Saturday, July 2, 2011

Committing a journal transaction in jbd

Journal's transaction commit consists of 8 phases, with the journal's state transitions mentioned as below in each of the phase.

The main function which does the journal commit is journal_commit_transaction(). When we decide to commit the transaction, journal is in running state. (T_RUNNING)

Lock the transaction for new updates. ===> T_LOCKED
---> Wait for any existing handles in the transaction to complete the updates.
---> Discard buffers from reserved list. (t_reserved_list).

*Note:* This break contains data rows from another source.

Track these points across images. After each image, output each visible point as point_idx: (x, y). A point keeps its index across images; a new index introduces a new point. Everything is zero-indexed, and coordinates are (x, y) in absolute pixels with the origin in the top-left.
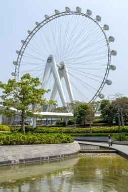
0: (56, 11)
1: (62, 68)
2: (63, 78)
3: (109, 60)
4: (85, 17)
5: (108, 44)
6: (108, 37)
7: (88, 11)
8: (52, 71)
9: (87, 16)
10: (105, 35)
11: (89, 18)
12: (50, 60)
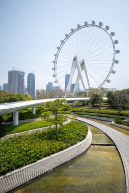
0: (78, 25)
1: (83, 64)
2: (84, 70)
3: (114, 57)
4: (98, 28)
5: (114, 46)
6: (114, 41)
7: (100, 23)
8: (77, 66)
9: (99, 27)
10: (112, 39)
11: (101, 28)
12: (75, 59)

If any buffer is part of next transaction, it is transferred to appropriate list of next transanction, otherwise dropped from journal's list.
---> Drop write-back buffers from checkpoint list.(t_checkpoint_list). Unless the buffers belong to the running or commiting transaction, the corresponding transaction will also be freed up.

Phase 1 start

---> Change transaction state to T_FLUSH
---> Switch the revoke tables.
---> At this point there is no running transaction, it is changed to a commiting

Phase 2 start

/* Flushing starts now */
---> Data buffers are flushed first. (t_sync_datalist)
---> Write out revoke records from the revoke hash list and flush to the descriptor blocks in journal.
---> Change transaction state to T_COMMIT

Phase 3 start

---> Flush metadata buffers (present on t_buffers list). See journal_write_metadata_buffer()

Phase 4 start

---> Wait for all the IO submitted buffers above. Wait for metadata buffers which are present on t_iobuf_list. The dummy buffer heads created for metadata buffers are released. The original metadata buffer which was put on shadow list is released, but put into t_forget list.

Phase 5 start

---> Wait for the submitted revoke record and descriptor buffers to complete and written out. This is done by waiting for buffers on t_log_list.

Phase 6 start

---> Change transaction state to T_COMMIT_RECORD
---> IO for data is complete now. Write the commit record in journal.
Phase 7 start

 ---> Walk the journal's t_forget list to get rid of buffers till there are no more buffers on it. As each buffer is examined, we check if it was on the checkpoint io list of previous transaction. If it is, its removed and if required (in case its dirty) its transferred to the checkpoint list of the committing transaction. See __journal_insert_checkpoint()

Phase 8 start

--> We are done committing the transaction now.
---> Change transaction state to T_FINISHED
---> Set committing transaction = NULL.
---> Calculate average commit time for future use.
---> Setup the checkpointing transaction.

1 comment:

Ming said...

Recently I am reading the ext3's source code. I am focusing on the "ordered" model. I found two places for the kernel to do "submit_io" to the block device layer. One is in the kthread's "journal_submit_commit_record" --> "journal_submit_data_buffers"; the other one is "ext3_ordered_writepage" --> "block_write_full_page". These two path are executed by different kernel thread. But when is the data actually written to the disk?